The hospital waiting list crisis must be "depoliticised" and dealt with by the Government as a purely ethical issue, according to a new report on the problem.
A team of management experts linked to Harvard University has found fundamental flaws in the operation of the waiting list system, in a major study of Irish hospital and outpatient services.
Waiting times are frequently significantly longer than officially stated, the group has concluded. In a research paper, following a Harvard case study of the acute hospital service, the waiting system is described as "flawed, unequitable and in need of re-engineering".
The team uncovered what it says is a three-month "unofficial waiting list" which must be endured by public patients before they ever reach the official waiting list.
Waiting lists are a management issue as much as a funding problem, says the report of the Harvard Association of Ireland, Waiting Lists: Analysis, Evaluation and Recommendations, by Prof Ray Kinsella, director of the Centre for Insurance Studies in the UCD Graduate School of Business.
The association, a group of Harvard graduates in the Republic, volunteered to address the issue of long hospital waiting lists, notably for public patients. They gathered 50 senior managers from across a range of business and technology disciplines unrelated to the health service.
The analysis of the system was conducted by 50 middle-management professionals from a wide range of manufacturing and service industries. They interviewed "key stakeholders" in the acute hospital process, such as hospital consultants, hospital managers, GPs and patients.
The current waiting list of 26,000 people is "totally skewed" towards the eastern region, the researchers report. People from outside Dublin are seeking treatment at specialist units in the city, blocking access for people from the eastern region, it adds.
Waiting-list data are unreliable and "you cannot manage what you cannot measure", it says. Their report, which has been seen by The Irish Times and is due to be published soon, advises the Government to "depoliticise" the waiting-list issue by developing an equitable and transparent "single national waiting list". This would be administered directly by the Central Statistics Office and could be viewed on a website by doctors and the public, it suggests.
A "large swathe" of people who cannot afford private health insurance are being marginalised in large numbers on waiting lists. "That's why waiting lists are not simply an expression of `excess' demand, or a crude rationing device to accommodate demand within the finite resources available to Government: they are an ethical issue, the incidence and impact of which is proportional to the size of the list, and waiting time," the report says.
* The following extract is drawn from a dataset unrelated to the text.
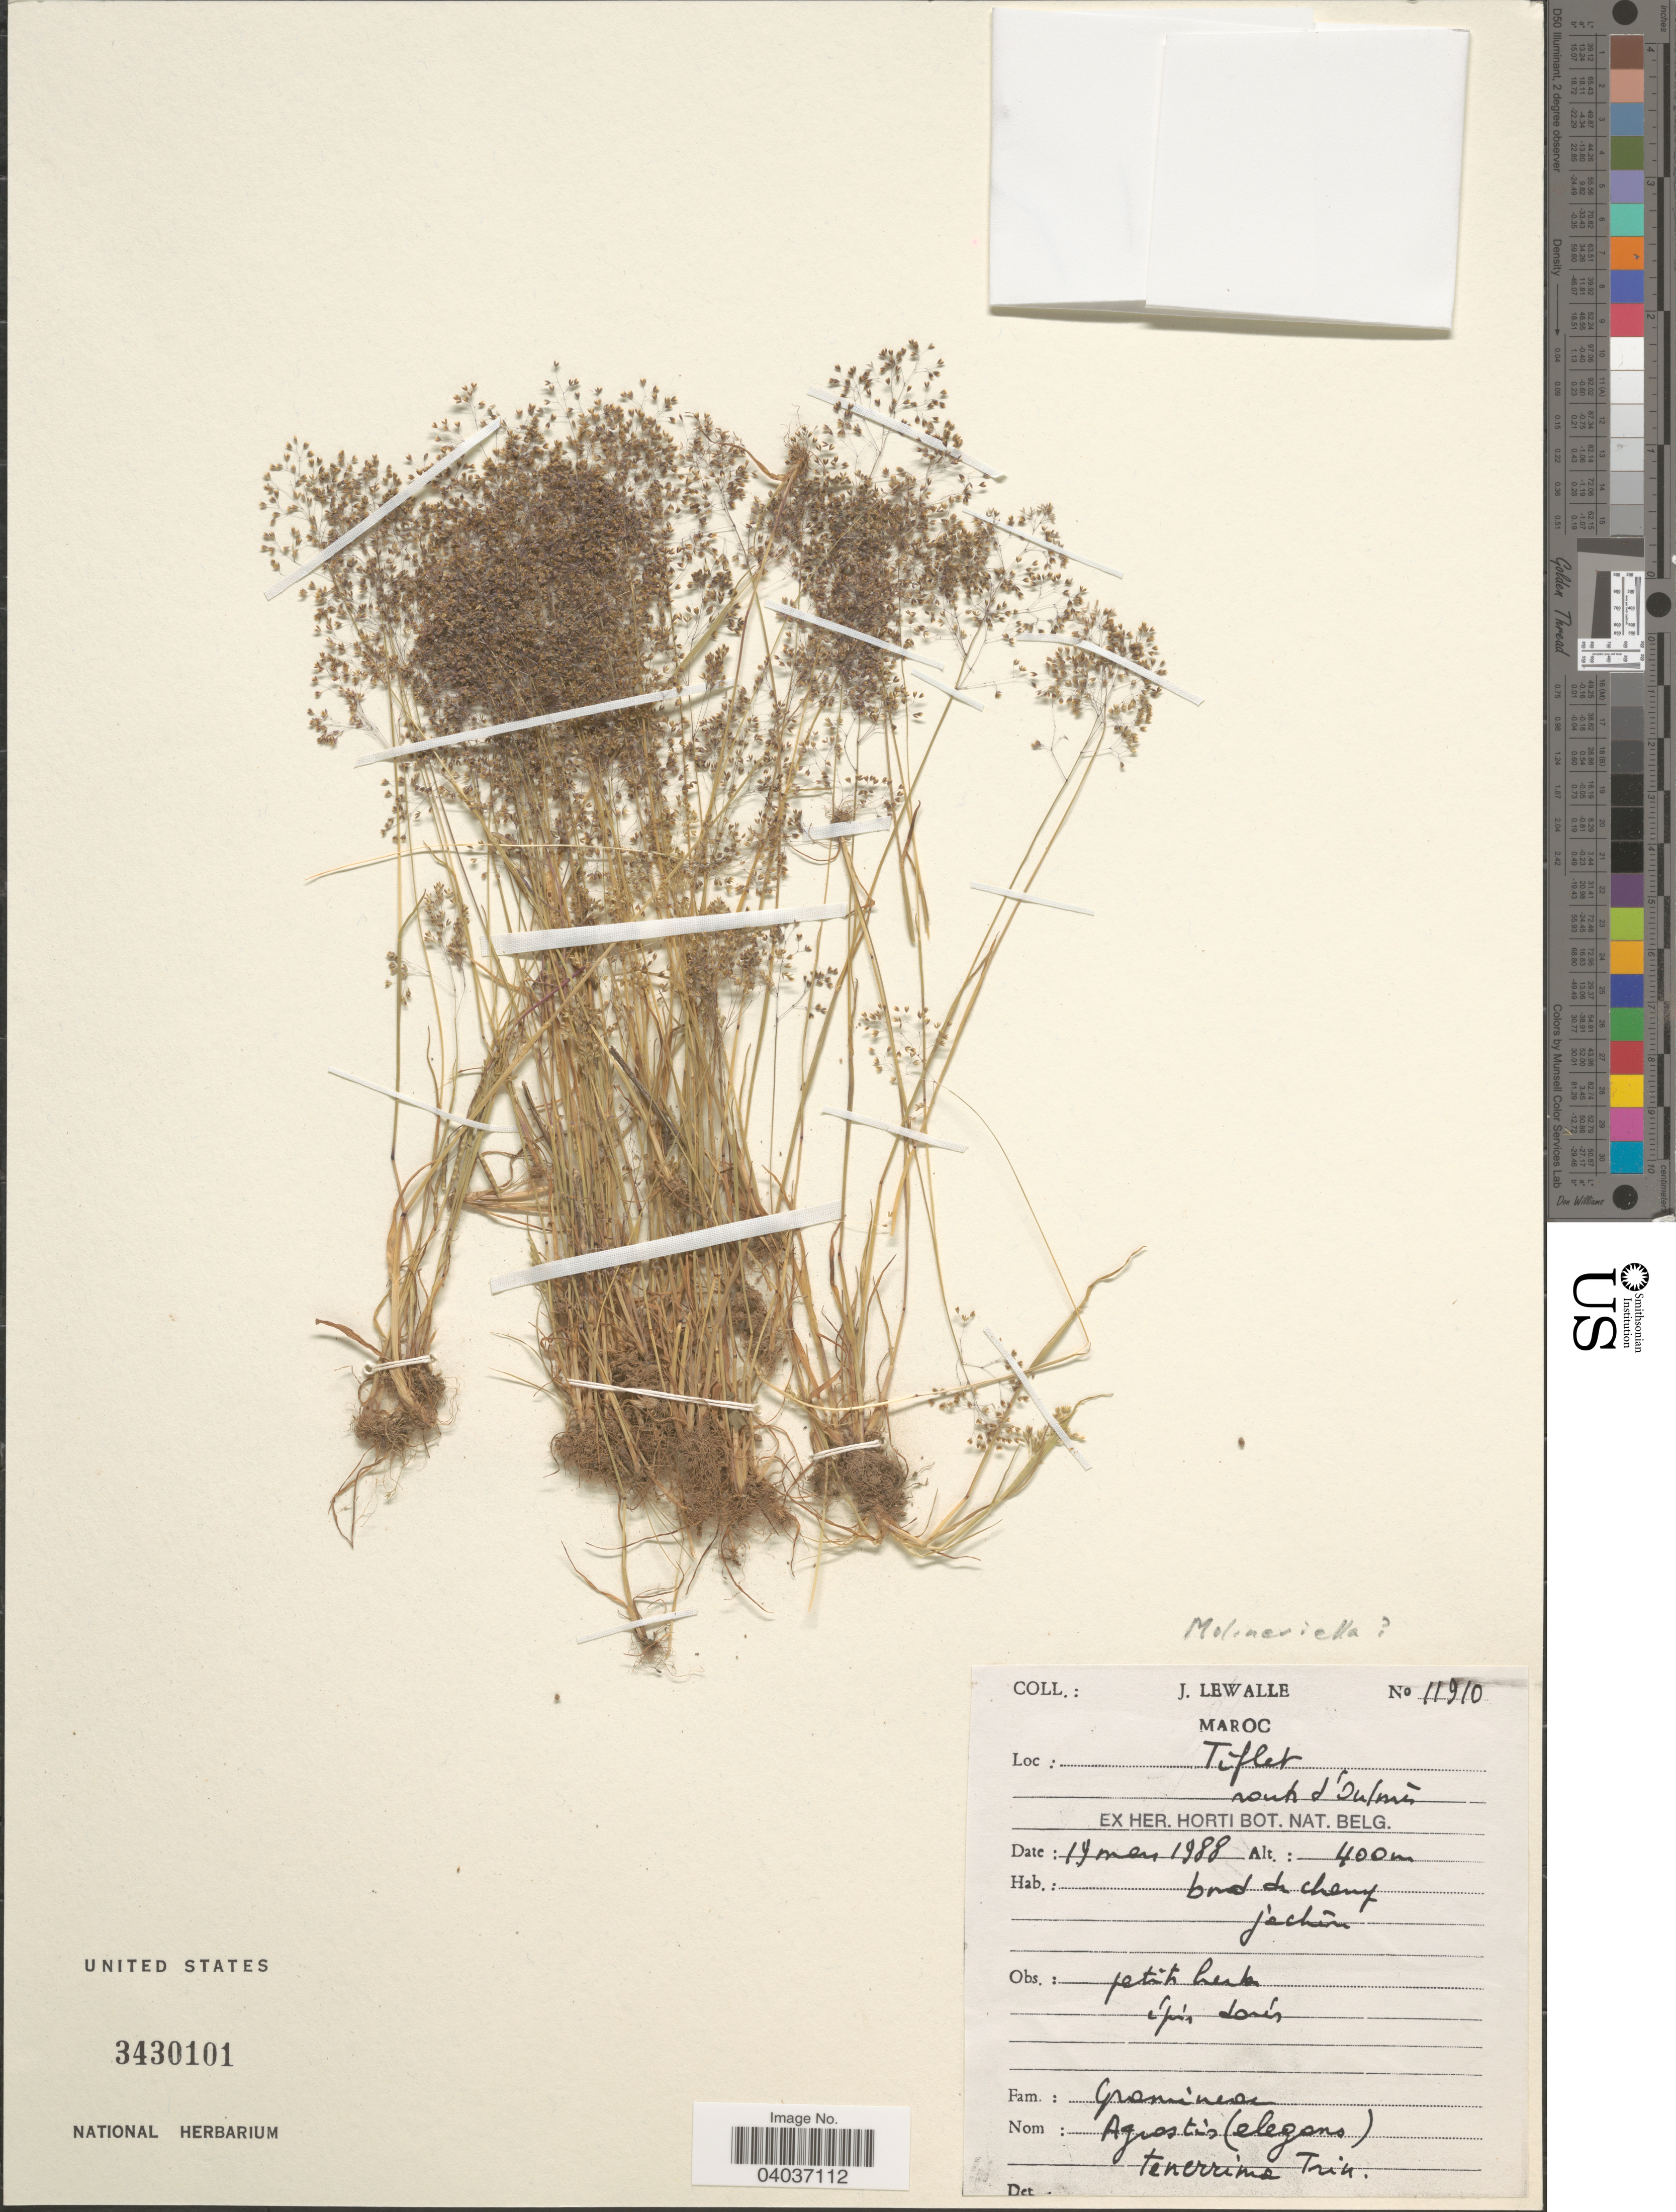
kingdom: Plantae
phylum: Tracheophyta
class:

The report calls on the Government to recognise its ethical responsibility "to ensure timely, universal access to the acute system on the basis of clinical need".
The Government should consider reducing the number of health boards and adopting a policy of "total management" of the acute hospital system. It must focus on "commissioning" healthcare rather than "arbitrarily giving money in the hope that it will make some impact".
It also identifies serious problems in outpatient departments, which are holding patients in a "waiting-list loop" that keeps them returning again and again because proper diagnostics and senior personnel are unavailable. Once listed as waiting, patients categorised as "routine" are "left waiting for years, without realistic expectation of treatment".
Calling for a fair and transparent system of assessing patients' true needs and readiness for surgery, the report expresses concern that "he/she who shouts the loudest may gain faster access while a less vocal person may be disadvantaged".